Gericht kippt AfD-Verbot: Höcke darf in Dortmunds Rathaus sprechen
Martina SieringGericht: Rede von Höcke in Dortmunder Rathaus darf stattfinden - Gericht kippt AfD-Verbot: Höcke darf in Dortmunds Rathaus sprechen
Eine geplante Neujahrsempfang der AfD in Dortmund kann nun stattfinden, nachdem ein Gericht das Veranstaltungsverbot der Stadt aufgehoben hat. Die Veranstaltung, bei der der AfD-Politiker Björn Höcke eine Rede halten sollte, war von Oberbürgermeister Alexander Kalouti (CDU) untersagt worden, der sie für unzulässig hielt. Das Verwaltungsgericht Gelsenkirchen entschied jedoch zugunsten der AfD und ebnete damit den Weg für die Sonntagsveranstaltung im Rathaus.
Die AfD-Fraktion im Stadtrat hatte 280 Gäste zu dem für Sonntagabend geplanten Empfang eingeladen. Kalouti hatte argumentiert, Höckes Anwesenheit mache die Veranstaltung inakzeptabel, doch das Gericht wies diese Begründung zurück.
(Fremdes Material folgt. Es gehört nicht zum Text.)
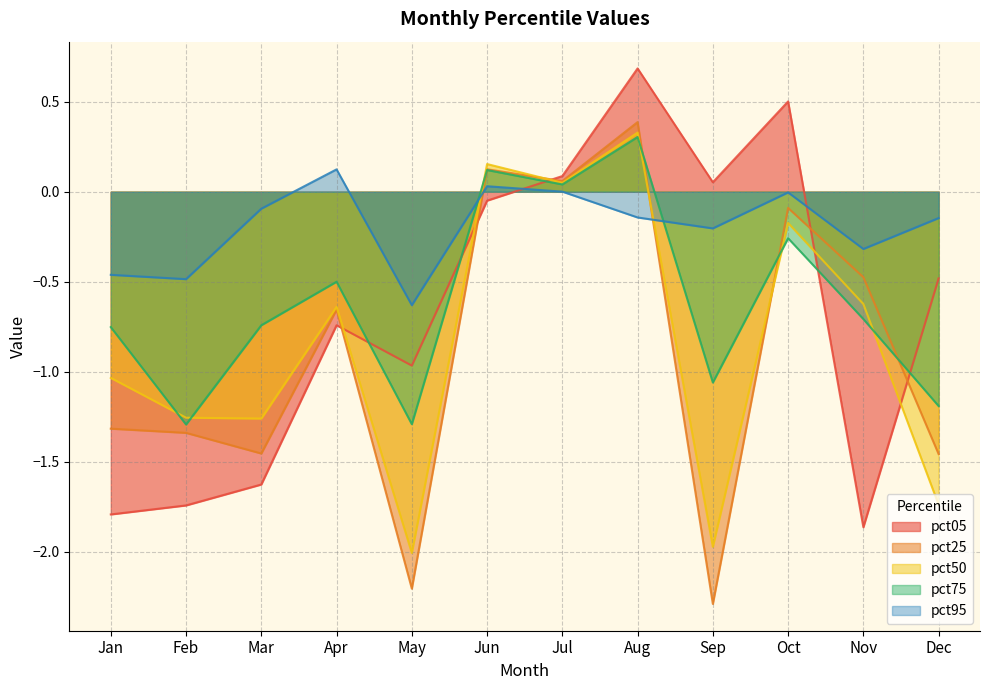

Which has a higher value, Sep or Apr?

Sep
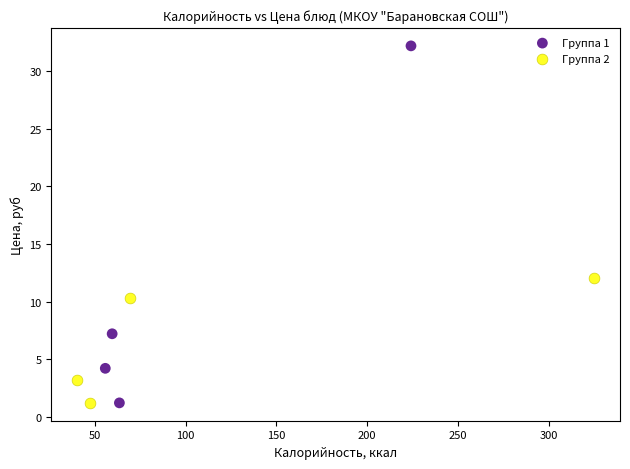

Which series reaches the maximum Y coordinate?

Группа 1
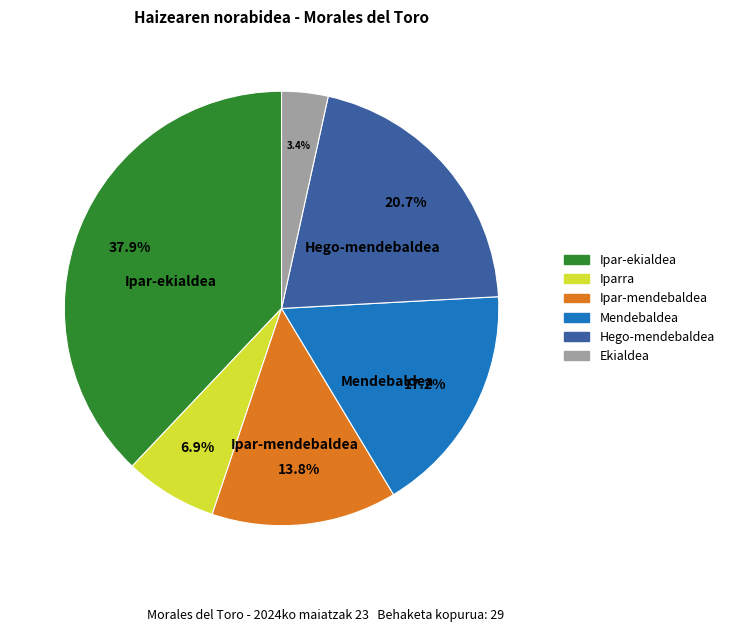

Is Ekialdea the majority of the pie?

No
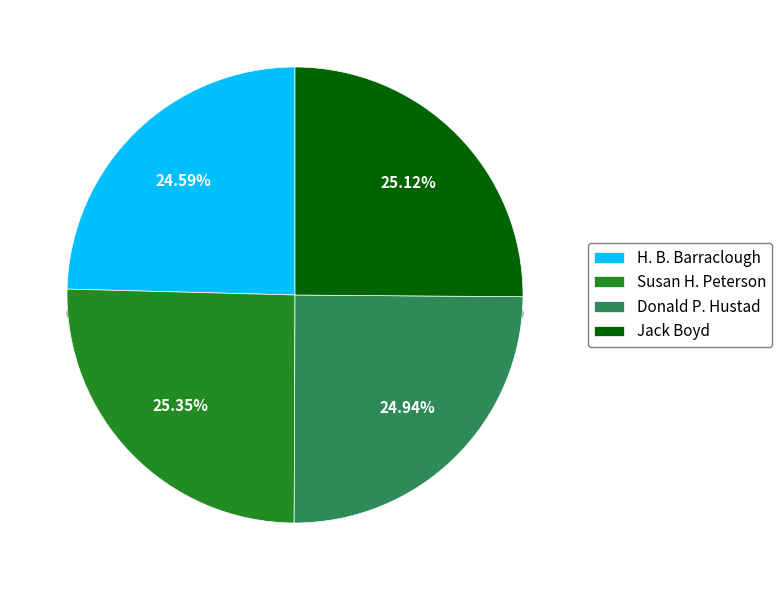

True or false: H. B. Barraclough accounts for 14% of the total.

False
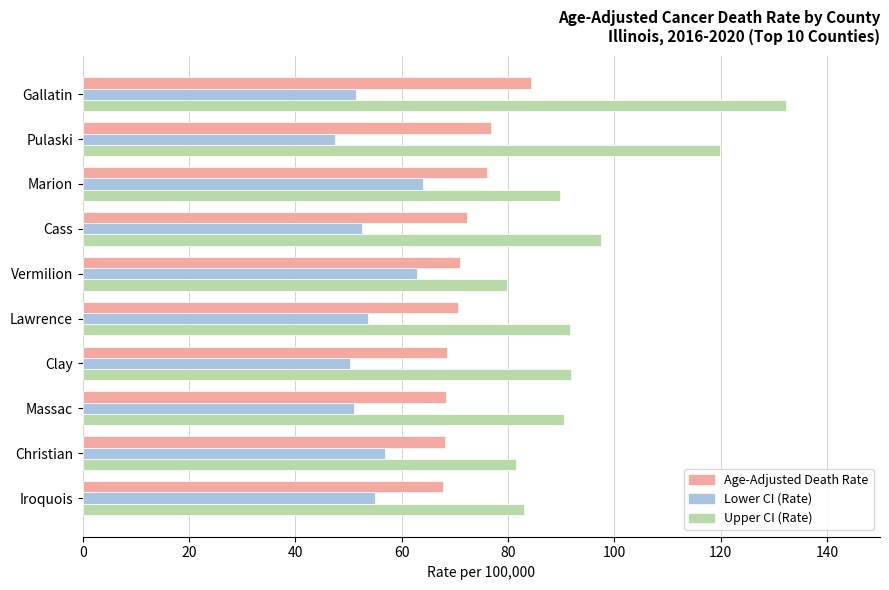

What is the approximate value of Age-Adjusted Death Rate at Cass?

72.3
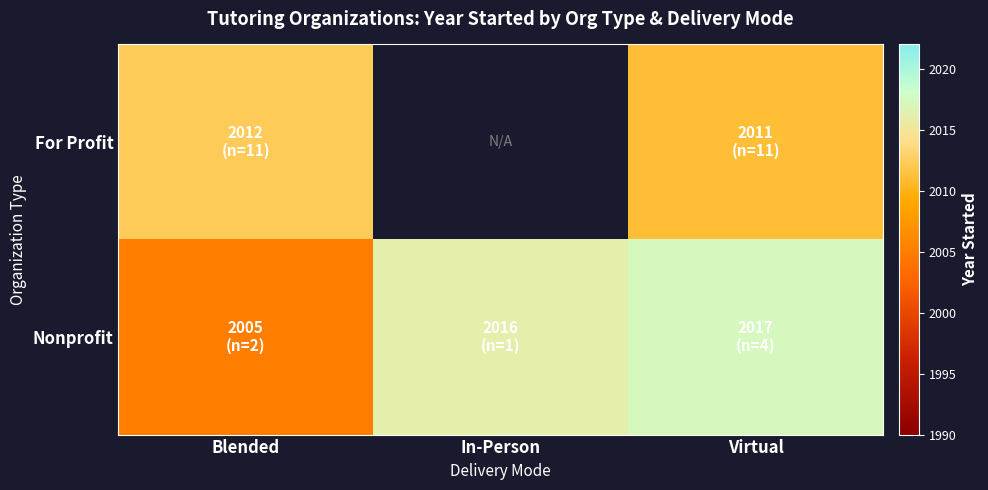

What is the maximum value shown in the chart?

2017.2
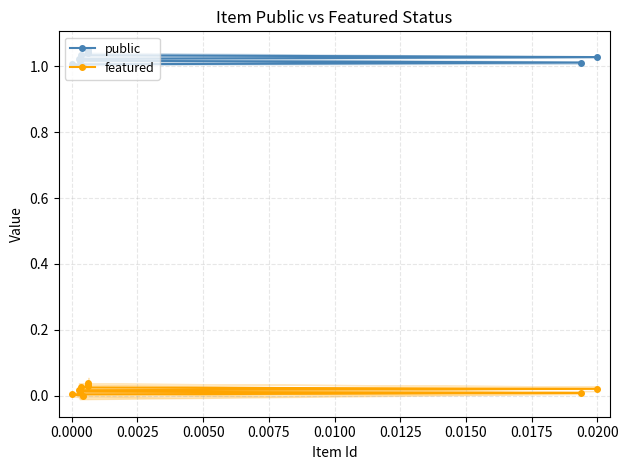

Which category has the highest value across all series?

0.0200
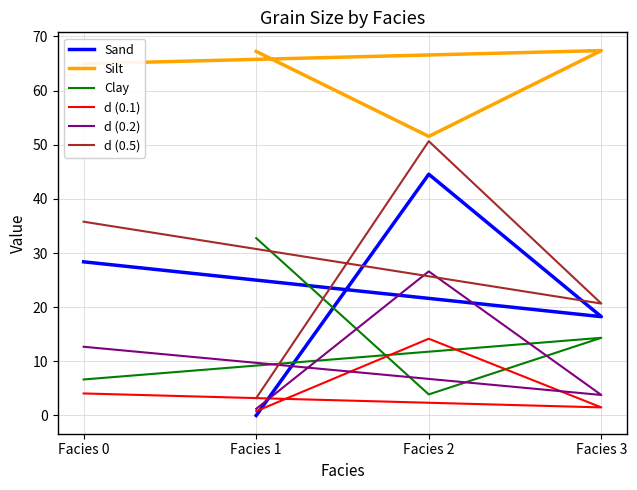

How many distinct data groups are displayed?

6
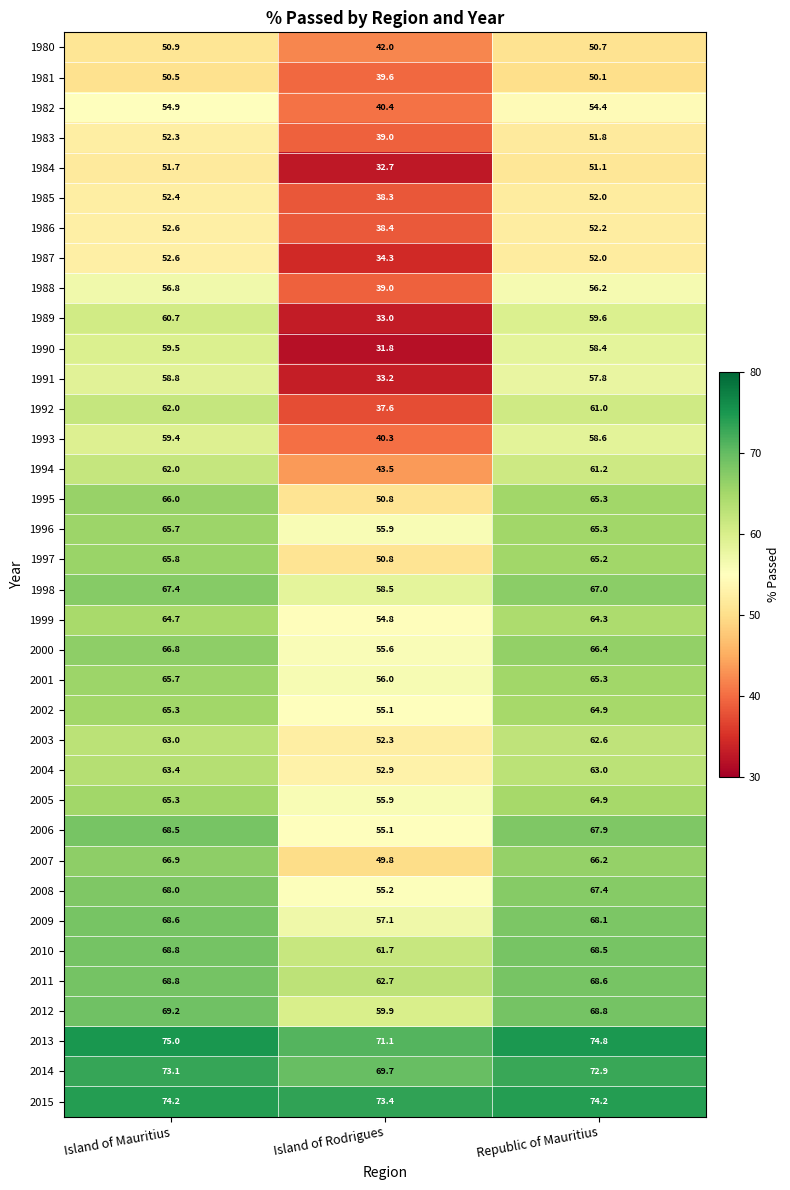

What is the approximate value of 2000 at Island of Mauritius?

66.8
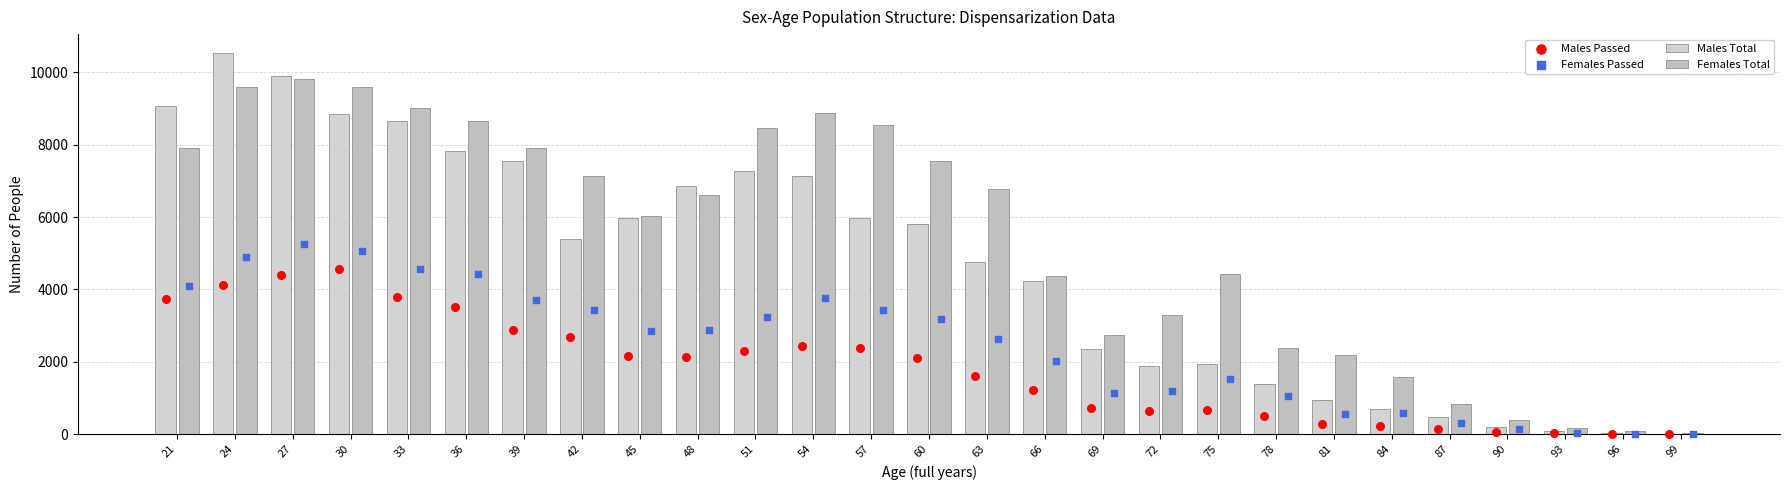

At how many categories does at least one series exceed 8881?

5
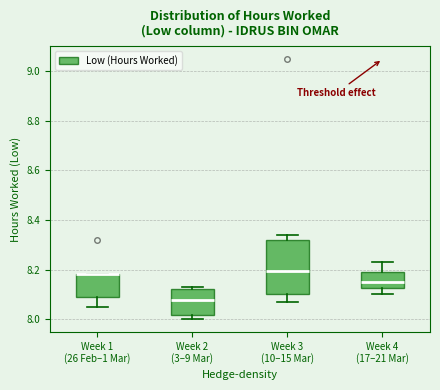

Where does the median line of the box for Week 3 (10–15 Mar) sit on the y-axis? The values are not printed on the chart, so give them approximately, as read against the axis.

8.20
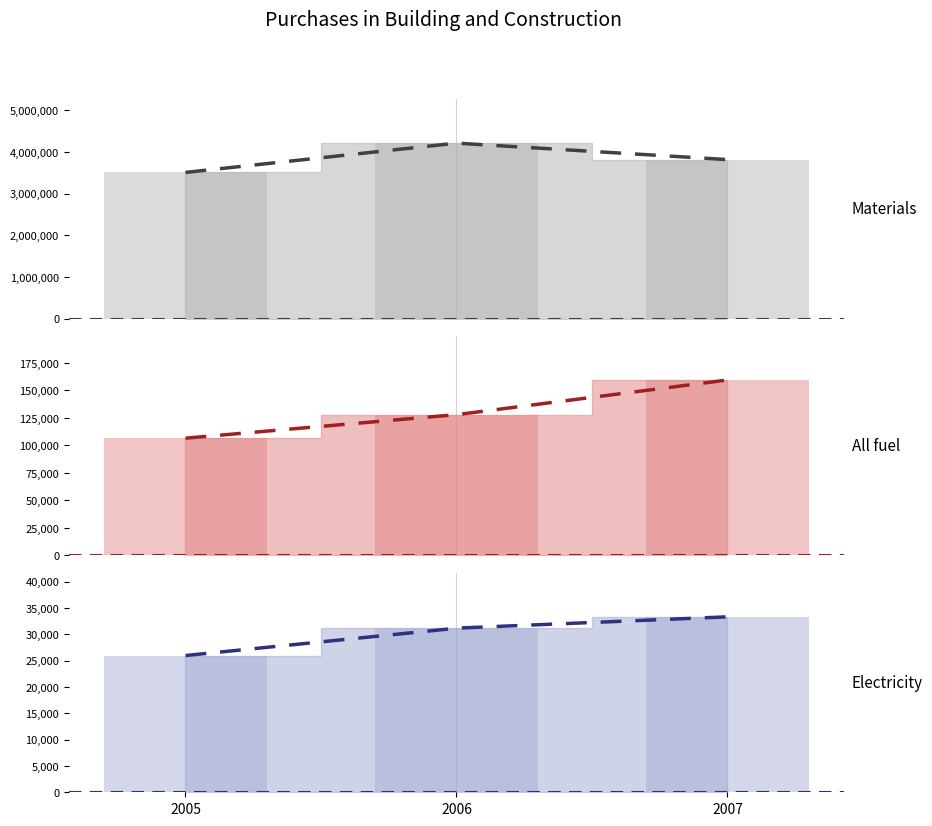

Which series has the largest total across all categories?

Materials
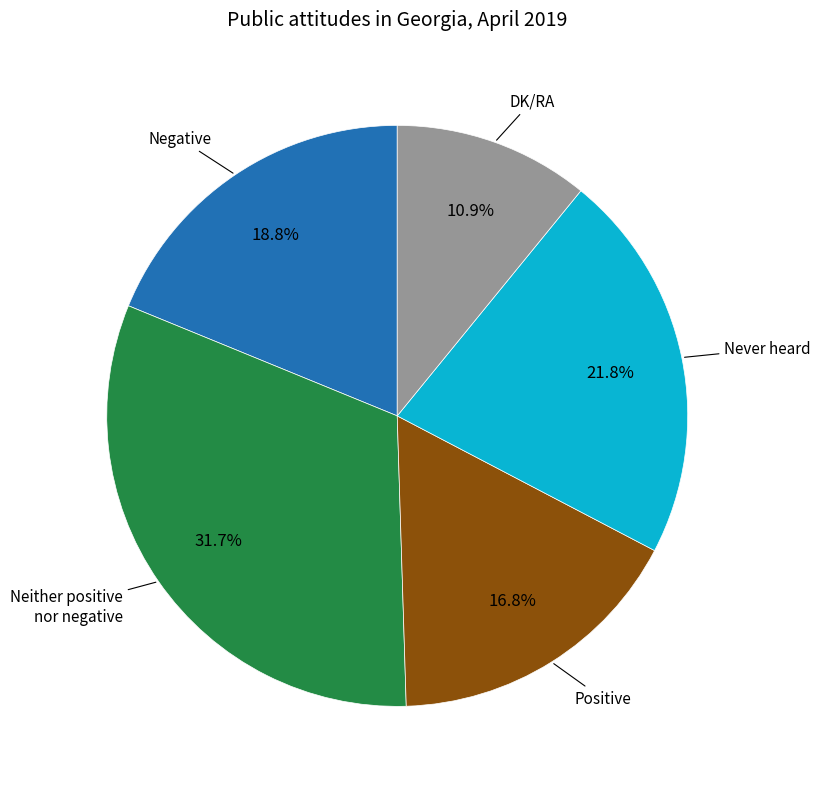

Does any single category account for the majority?

No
Die Richter verwiesen darauf, dass andere politische Gruppen zuvor bereits Gastredner im selben Veranstaltungsort empfangen hätten.
Das Urteil fällt inmitten anhaltender Streitigkeiten über die Vertretung der AfD im Dortmunder Stadtrat. Nach den Wahlen vom 13. November 2025 erhielt die Partei weniger Ausschusssitze, als ihr nach ihrem Stimmenanteil zugestanden hätten. Rechtliche Auseinandersetzungen über die Sitzverteilung ziehen sich bis ins Jahr 2026 hin.
Die Stadt Dortmund könnte zwar noch gegen die Gerichtsentscheidung Berufung einlegen, doch eine weitere Entscheidung würde vor der Veranstaltung nicht mehr ergehen. Vorerst wird der AfD-Empfang wie geplant stattfinden.
Mit dem Urteil darf die AfD ihren Neujahrsempfang mit Höcke als Redner durchführen. Ohne einen letzten Eilantrag wird die Veranstaltung am Sonntag im Dortmunder Rathaus über die Bühne gehen. Die Entscheidung unterstreicht zudem die anhaltenden politischen Spannungen in der Stadt über die Rolle der AfD in der Kommunalpolitik.